Bu köşeyi takip edenler iyi bilir; uzun zamandır Afro-Avrasya coğrafyasında yükselen Türk Kuşağı kavramına özellikle dikkat çekiyorum. Çünkü mevcut dünya düzeninin yaşadığı sistem krizi, yalnızca ekonomik ya da askeri alanlarla sınırlı değil; aynı zamanda anlam, kimlik ve kültür krizidir. Onun için "bu kriz karşısında, Türk dünyasının ortak ufku; sadece 'jeopolitik bir hat' olmaktan çok daha fazlasına, yeni dünyanın kurucu potansiyeline dönüşmelidir." diyorum.

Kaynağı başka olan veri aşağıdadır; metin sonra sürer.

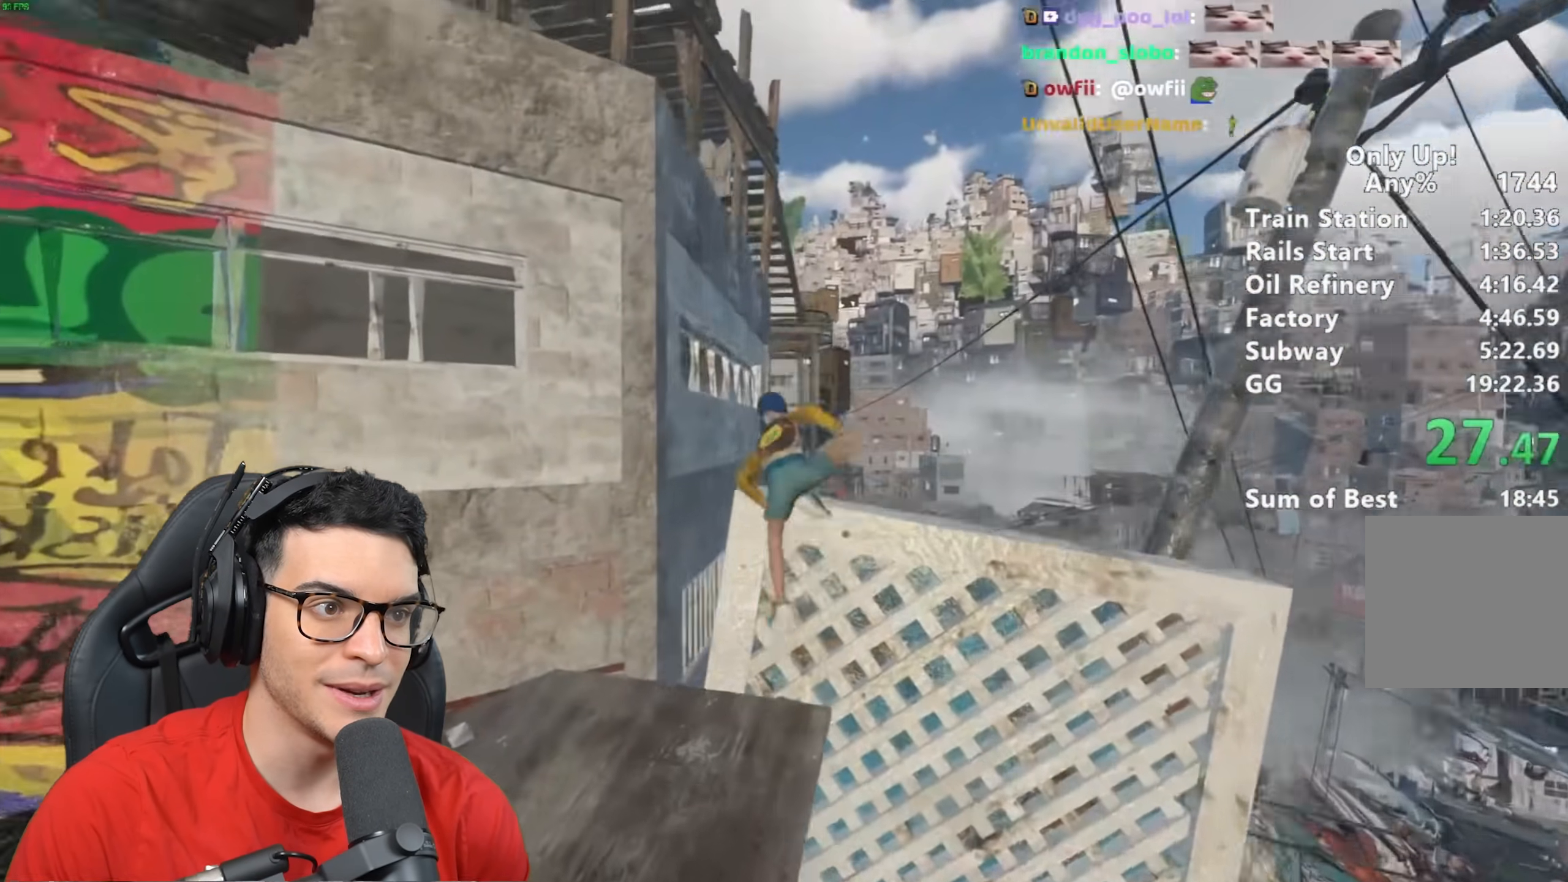
{"keys": ["shift", "w"], "mouse": [], "events": [[50, "space", "up"], [50, "w", "up"], [467, "w", "down"]]}
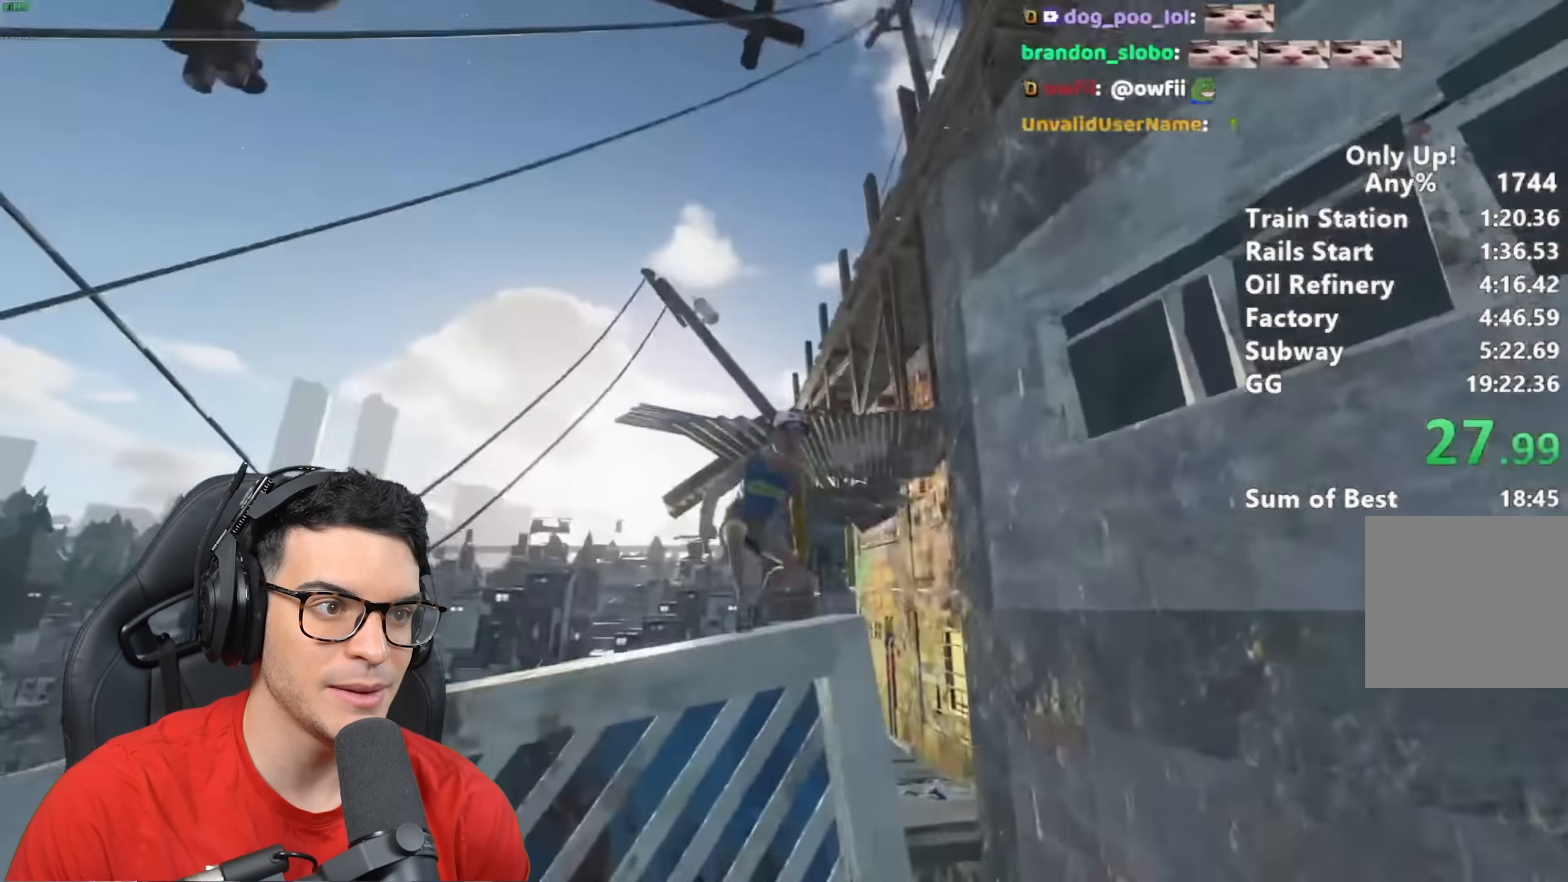
{"keys": ["shift", "w"], "mouse": [], "events": [[17, "space", "down"], [133, "space", "up"], [200, "space", "down"], [317, "space", "up"], [400, "space", "down"], [483, "space", "up"]]}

Bunun adı tam olarak şudur...
Jeokültürel bütünlüğünü inşa eden Türk Kuşağı.
Bu bütünlüğün merkezinde ise sadece bir medya kuruluşu değil; bir medeniyet aktörü duruyor...
TRT Avaz.
Ve o kürsünün üzerinde, tüm anlamıyla kapsayıcı bir slogan parlıyor:
"Türk'ün Avazı, Kardeşliğin Ekranı."
TRT Avaz'ın yeni yayın döneminin tanıtımının yapıldığı gecede, "Ahmet Yesevi", nam-ı diğer "Yesi'li Hoca" ismine ilişkin vurgular beni çok heyecanlandırmıştı. Bu vurgu, tarihsel bir hatırlatma olmanın ötesindedir. Ahmet Yesevi, Türk'ün gönül alfabesini yazan kişidir.
Dili mayalayan, sesi yoğuran, irfanı yurt yapan...
O maya, Türkistan'da attı köklerini, Kafkasya'da yükseldi, Anadolu'da ete kemiğe büründü, Balkanlarda Tuna'ya karışarak bir milleti tarih yapan avaza dönüştü.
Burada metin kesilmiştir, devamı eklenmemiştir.